DER ANSCHNITT Ausgabe 1-2|2020

ISSN 0003-5238
Einzelheft 9,– €
Doppelheft 18,– €
Jahresabonnement (6 Hefte) 54,– €

Inhalt

Im Titelbeitrag stellen Dr. Katharina Malek und Georg Drechsler M.A. vom Niedersächsischen Landesamt für Denkmalpflege, Arbeitsstelle Montanarchäologie in Goslar, Dipl.-Inf. Wilhelm Hannemann und Jessica Meyer M.A. vom Institut für Geotechnik und Markscheidewesen der Technischen Universität Clausthal sowie Dr. Hans-Georg Dettmer und Dr. Astrid Schmidt-Händel vom WELTKULTURERBE RAMMELSBERG Museum & Besucherbergwerk neue Forschungen zum Rammelsberg im Rahmen des Vorhabens „Altbergbau 3D – Ein interdisziplinäres Projekt zur Erforschung des montanhistorischen Erbes im Harz“ vor. Ziel ist die Verbindung eines hochaufgelösten 3D-Modells des Grubengebäudes des Rammelsbergs mit einer montanarchäologischen und historischen Untersuchung, um auf diesem Weg ein detaillierteres Verständnis der montanen Entwicklungen über die Jahrhunderte hindurch zu erhalten. Die interdisziplinären Untersuchungen konzentrieren sich auf drei Grubenräume mit den Schwerpunkten Erzabbau und Wasserhaltung.

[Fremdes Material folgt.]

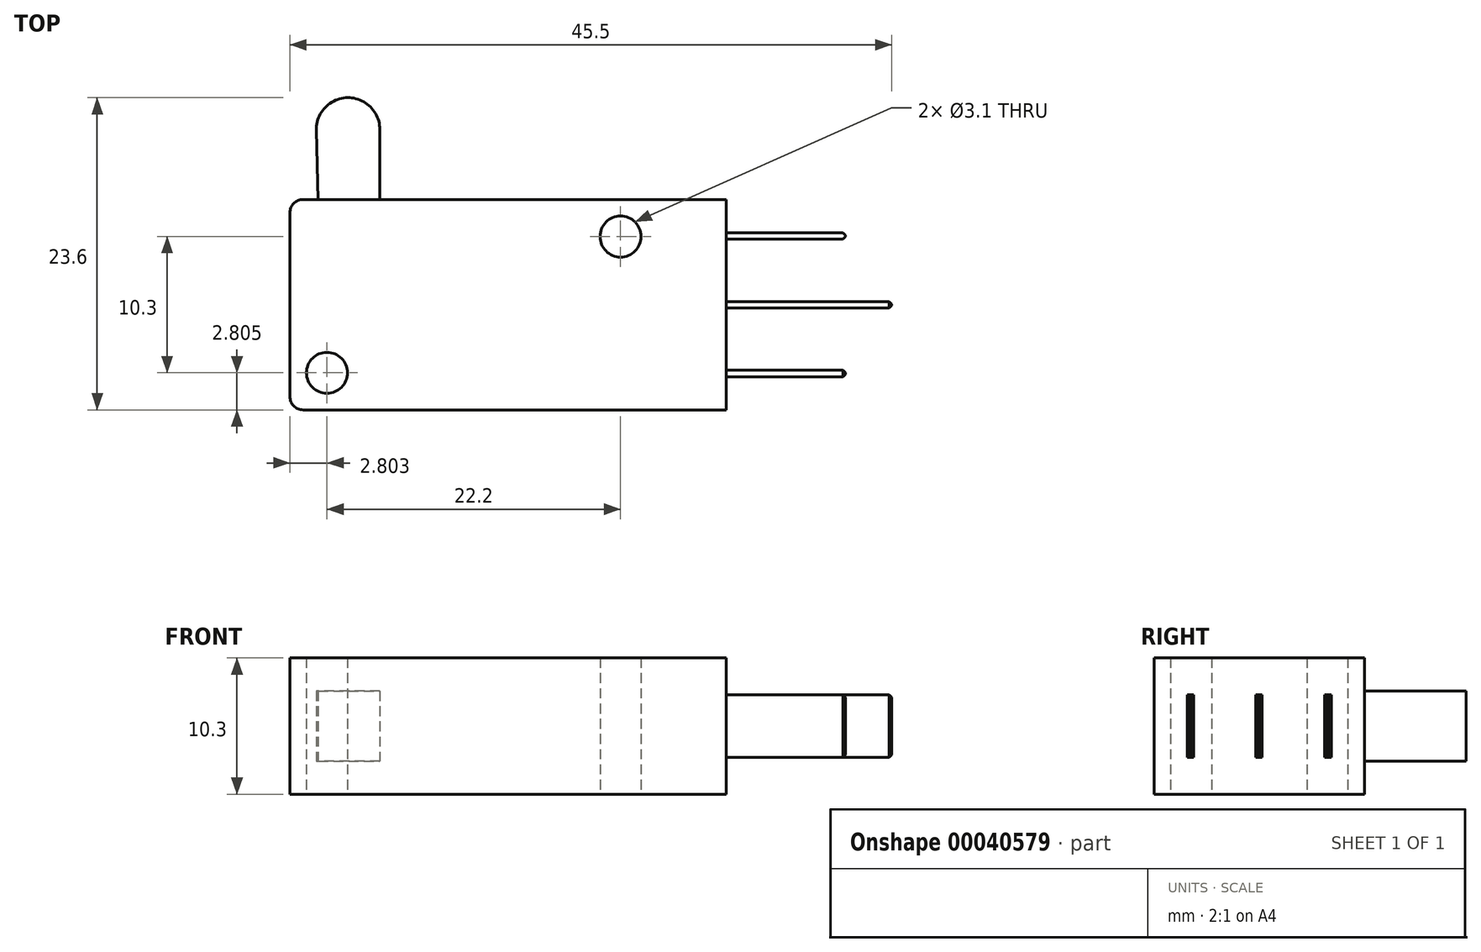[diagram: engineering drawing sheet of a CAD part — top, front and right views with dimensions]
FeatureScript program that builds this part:
annotation { "Feature Type Name" : "Feature", "Feature Type Description" : "" }
export const myFeature = defineFeature(function(context is Context, id is Id, definition is map)
    precondition{}
    {
        {
            var Q0;
            Q0=qCreatedBy(makeId("Top.planeOp"),FACE);
            var sketch = newSketch(context, id + "F0", { "sketchPlane" : qUnion([Q0])});
            skLineSegment(sketch, "E0.bottom", {"start": v(-25.87, -19.74) * mm, "end": v(7.13, -19.74) * mm});
            skLineSegment(sketch, "E0.top", {"start": v(-25.87, -35.64) * mm, "end": v(7.13, -35.64) * mm});
            skLineSegment(sketch, "E0.left", {"start": v(-25.87, -19.74) * mm, "end": v(-25.87, -35.64) * mm});
            skLineSegment(sketch, "E0.right", {"start": v(7.13, -19.74) * mm, "end": v(7.13, -35.64) * mm});
            skPoint(sketch, "E1", {"position": v(-23.07, -32.84) * mm});
            skPoint(sketch, "E2", {"position": v(-0.87, -22.54) * mm});
            skCircle(sketch, "E3", {"center": v(-21.47, -14.44) * mm, "radius": 2.4 * mm});
            skLineSegment(sketch, "E4", {"start": v(-19.07, -14.44) * mm, "end": v(-19.07, -19.74) * mm});
            skLineSegment(sketch, "E5", {"start": v(-23.87, -14.5) * mm, "end": v(-23.73, -19.74) * mm});
            skCircle(sketch, "E6", {"center": v(-0.87, -22.54) * mm, "radius": 1.55 * mm});
            skCircle(sketch, "E7", {"center": v(-23.07, -32.84) * mm, "radius": 1.55 * mm});
            skSolve(sketch);
        }
        {
            var Q0;
            Q0=makeQuery(id+"F0.imprint","IMPRINT",FACE,{"disambiguationData":[TD([[makeQuery(id+"F0.imprint","IMPRINT",EDGE,{"derivedFrom":sQuery(id+"F0.wireOp",EDGE,"E0.top")}),1.0]])]});
            var Q1;
            {var subQ0=sQuery(id+"F0.wireOp",EDGE,"E4");Q1=makeQuery(id+"F0.imprint","IMPRINT",FACE,{"disambiguationData":[TD([[makeQuery(id+"F0.imprint","IMPRINT",EDGE,{"derivedFrom":subQ0}),-1.0]])]});}
            var Q2;
            {var subQ0=sQuery(id+"F0.wireOp",EDGE,"E3");var subQ1=makeQuery(id+"F0.imprint","INTERSECT",VERTEX,{"derivedFrom":[subQ0,sQuery(id+"F0.wireOp",EDGE,"E4")]});Q2=makeQuery(id+"F0.imprint","IMPRINT",FACE,{"disambiguationData":[TD([[makeQuery(id+"F0.imprint","IMPRINT",EDGE,{"disambiguationData":[TD([[subQ1,-1.0]])],"derivedFrom":subQ0}),1.0]])]});}
            extrude(context, id + "F1", {"entities" : qUnion([Q0, Q1, Q2]), "depth" : 10.3 * mm});
        }
        {
            var Q0;
            Q0=makeQuery(id+"F1.opExtrude","CAP_FACE",FACE,{"disambiguationData":[OSD([sQuery(id+"F0.wireOp",EDGE,"E0.bottom"),sQuery(id+"F0.wireOp",EDGE,"E0.top"),sQuery(id+"F0.wireOp",EDGE,"E0.left"),sQuery(id+"F0.wireOp",EDGE,"E0.right"),sQuery(id+"F0.wireOp",EDGE,"E3"),sQuery(id+"F0.wireOp",EDGE,"E4"),sQuery(id+"F0.wireOp",EDGE,"E5"),sQuery(id+"F0.wireOp",EDGE,"E6"),sQuery(id+"F0.wireOp",EDGE,"E7")])],"isStart":false});
            var sketch = newSketch(context, id + "F2", { "sketchPlane" : qUnion([Q0])});
            skLineSegment(sketch, "E8", {"start": v(-23.73, -19.74) * mm, "end": v(-19.07, -19.74) * mm});
            skSolve(sketch);
        }
        {
            var Q0;
            Q0=makeQuery(id+"F2.imprint","IMPRINT",FACE,{"disambiguationData":[TD([[makeQuery(id+"F2.imprint","IMPRINT",EDGE,{"derivedFrom":sQuery(id+"F2.wireOp",EDGE,"E8")}),1.0]])]});
            extrude(context, id + "F3", {"entities" : qUnion([Q0]), "operationType" : NewBodyOperationType.REMOVE, "oppositeDirection" : true, "depth" : 2.5 * mm});
        }
        {
            var Q0;
            {var subQ0=sQuery(id+"F0.wireOp",EDGE,"E4");Q0=makeQuery(id+"F0.imprint","IMPRINT",FACE,{"disambiguationData":[TD([[makeQuery(id+"F0.imprint","IMPRINT",EDGE,{"derivedFrom":subQ0}),-1.0]])]});}
            var Q1;
            {var subQ0=sQuery(id+"F0.wireOp",EDGE,"E3");var subQ1=makeQuery(id+"F0.imprint","INTERSECT",VERTEX,{"derivedFrom":[subQ0,sQuery(id+"F0.wireOp",EDGE,"E4")]});Q1=makeQuery(id+"F0.imprint","IMPRINT",FACE,{"disambiguationData":[TD([[makeQuery(id+"F0.imprint","IMPRINT",EDGE,{"disambiguationData":[TD([[subQ1,-1.0]])],"derivedFrom":subQ0}),1.0]])]});}
            extrude(context, id + "F4", {"entities" : qUnion([Q0, Q1]), "operationType" : NewBodyOperationType.REMOVE, "depth" : 2.5 * mm});
        }
        {
            var Q0;
            Q0=makeQuery(id+"F1.opExtrude","SWEPT_FACE",FACE,{"disambiguationData":[OSD([sQuery(id+"F0.wireOp",EDGE,"E0.right")])]});
            var sketch = newSketch(context, id + "F5", { "sketchPlane" : qUnion([Q0])});
            skLineSegment(sketch, "E9", {"start": v(-22.24, 10.3) * mm, "end": v(-22.24, 0) * mm, "construction": true});
            skLineSegment(sketch, "E10", {"start": v(-22.74, 10.3) * mm, "end": v(-22.74, 0) * mm, "construction": true});
            skLineSegment(sketch, "E11", {"start": v(-27.44, 10.3) * mm, "end": v(-27.44, 0) * mm, "construction": true});
            skLineSegment(sketch, "E12", {"start": v(-27.94, 10.3) * mm, "end": v(-27.94, 0) * mm, "construction": true});
            skLineSegment(sketch, "E13", {"start": v(-32.64, 10.3) * mm, "end": v(-32.64, 0) * mm, "construction": true});
            skLineSegment(sketch, "E14", {"start": v(-33.14, 10.3) * mm, "end": v(-33.14, 0) * mm, "construction": true});
            skLineSegment(sketch, "E15", {"start": v(-19.74, 5.15) * mm, "end": v(-35.64, 5.15) * mm, "construction": true});
            skLineSegment(sketch, "E16", {"start": v(-19.74, 7.53) * mm, "end": v(-35.64, 7.53) * mm, "construction": true});
            skLineSegment(sketch, "E17.MirrorCS", {"start": v(-19.74, 2.78) * mm, "end": v(-35.64, 2.78) * mm, "construction": true});
            skPoint(sketch, "E18.oppositeSnap0", {"position": v(-22.74, 5.15) * mm});
            skLineSegment(sketch, "E18.bottom", {"start": v(-22.24, 7.53) * mm, "end": v(-22.74, 7.53) * mm});
            skLineSegment(sketch, "E18.top", {"start": v(-22.24, 2.78) * mm, "end": v(-22.74, 2.78) * mm});
            skLineSegment(sketch, "E18.left", {"start": v(-22.24, 7.53) * mm, "end": v(-22.24, 2.78) * mm});
            skLineSegment(sketch, "E18.right", {"start": v(-22.74, 7.53) * mm, "end": v(-22.74, 2.78) * mm});
            skPoint(sketch, "E19.oppositeSnap0", {"position": v(-27.94, 5.15) * mm});
            skLineSegment(sketch, "E19.bottom", {"start": v(-27.46, 7.53) * mm, "end": v(-27.94, 7.53) * mm});
            skLineSegment(sketch, "E19.top", {"start": v(-27.46, 2.78) * mm, "end": v(-27.94, 2.78) * mm});
            skLineSegment(sketch, "E19.left", {"start": v(-27.46, 7.53) * mm, "end": v(-27.46, 2.78) * mm});
            skLineSegment(sketch, "E19.right", {"start": v(-27.94, 7.53) * mm, "end": v(-27.94, 2.78) * mm});
            skLineSegment(sketch, "E20.bottom", {"start": v(-32.64, 7.53) * mm, "end": v(-33.14, 7.53) * mm});
            skLineSegment(sketch, "E20.top", {"start": v(-32.64, 2.78) * mm, "end": v(-33.14, 2.78) * mm});
            skLineSegment(sketch, "E20.left", {"start": v(-32.64, 7.53) * mm, "end": v(-32.64, 2.78) * mm});
            skLineSegment(sketch, "E20.right", {"start": v(-33.14, 7.53) * mm, "end": v(-33.14, 2.78) * mm});
            skSolve(sketch);
        }
        {
            var Q0;
            Q0=makeQuery(id+"F5.imprint","IMPRINT",FACE,{"disambiguationData":[TD([[makeQuery(id+"F5.imprint","IMPRINT",EDGE,{"derivedFrom":sQuery(id+"F5.wireOp",EDGE,"E18.bottom")}),1.0]])]});
            var Q1;
            Q1=makeQuery(id+"F5.imprint","IMPRINT",FACE,{"disambiguationData":[TD([[makeQuery(id+"F5.imprint","IMPRINT",EDGE,{"derivedFrom":sQuery(id+"F5.wireOp",EDGE,"E20.bottom")}),1.0]])]});
            extrude(context, id + "F6", {"entities" : qUnion([Q0, Q1]), "operationType" : NewBodyOperationType.ADD, "depth" : 9 * mm});
        }
        {
            var Q0;
            Q0=makeQuery(id+"F5.imprint","IMPRINT",FACE,{"disambiguationData":[TD([[makeQuery(id+"F5.imprint","IMPRINT",EDGE,{"derivedFrom":sQuery(id+"F5.wireOp",EDGE,"E19.bottom")}),1.0]])]});
            extrude(context, id + "F7", {"entities" : qUnion([Q0]), "operationType" : NewBodyOperationType.ADD, "depth" : 12.5 * mm});
        }
        {
            var Q0;
            Q0=makeQuery(id+"F6.opExtrude","CAP_EDGE",EDGE,{"disambiguationData":[OSD([sQuery(id+"F5.wireOp",EDGE,"E18.left")])],"isStart":false});
            var Q1;
            Q1=makeQuery(id+"F6.opExtrude","CAP_EDGE",EDGE,{"disambiguationData":[OSD([sQuery(id+"F5.wireOp",EDGE,"E18.right")])],"isStart":false});
            var Q2;
            Q2=makeQuery(id+"F7.opExtrude","CAP_FACE",FACE,{"disambiguationData":[OSD([sQuery(id+"F5.wireOp",EDGE,"E19.bottom"),sQuery(id+"F5.wireOp",EDGE,"E19.top"),sQuery(id+"F5.wireOp",EDGE,"E19.left"),sQuery(id+"F5.wireOp",EDGE,"E19.right")])],"isStart":false});
            var Q3;
            Q3=makeQuery(id+"F6.opExtrude","CAP_FACE",FACE,{"disambiguationData":[OSD([sQuery(id+"F5.wireOp",EDGE,"E20.bottom"),sQuery(id+"F5.wireOp",EDGE,"E20.top"),sQuery(id+"F5.wireOp",EDGE,"E20.left"),sQuery(id+"F5.wireOp",EDGE,"E20.right")])],"isStart":false});
            chamfer(context, id + "F8", {"entities" : qUnion([Q0, Q1, Q2, Q3]), "width" : .2 * mm, "tangentPropagation" : true});
        }
        {
            var Q0;
            Q0=makeQuery(id+"F1.opExtrude","SWEPT_EDGE",EDGE,{"disambiguationData":[OSD([sQuery(id+"F0.wireOp",EDGE,"E0.bottom"),sQuery(id+"F0.wireOp",EDGE,"E0.left")])]});
            var Q1;
            Q1=makeQuery(id+"F1.opExtrude","SWEPT_EDGE",EDGE,{"disambiguationData":[OSD([sQuery(id+"F0.wireOp",EDGE,"E0.top"),sQuery(id+"F0.wireOp",EDGE,"E0.left")])]});
            fillet(context, id + "F9", {"entities" : qUnion([Q0, Q1]), "radius" : 1 * mm, "tangentPropagation" : true, "allowEdgeOverflow" : false});
        }
    });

Prof. Dr. Manfred Mücke, Dresden, stellt die „Studien auf dem Gebiete des Bergrechtes“ des Königlich Sächsischen Oberbergrates Georg Ernst Otto und seine Kritik am sächsischen Gesetz über den Regalbergbau vom 22. Mai 1851 in den Mittelpunkt seiner Ausführungen. Otto äußerte sich u. a. kritisch zum Begriff der Bergregalität, zum Inhalt des Bergbaurechts, zu Kux und Aktie im Bergrecht, zur Gründung von Gewerkschaften sowie zur rechtlichen Trennung des Hüttenwesens vom Bergrecht. Er warf damit im Umfeld der bergrechtlichen Liberalisierungstendenzen Mitte des 19. Jahrhunderts Fragestellungen auf, die auch für die Bergrechtswissenschaft bedeutsam waren und in der Literatur nicht unbeachtet blieben.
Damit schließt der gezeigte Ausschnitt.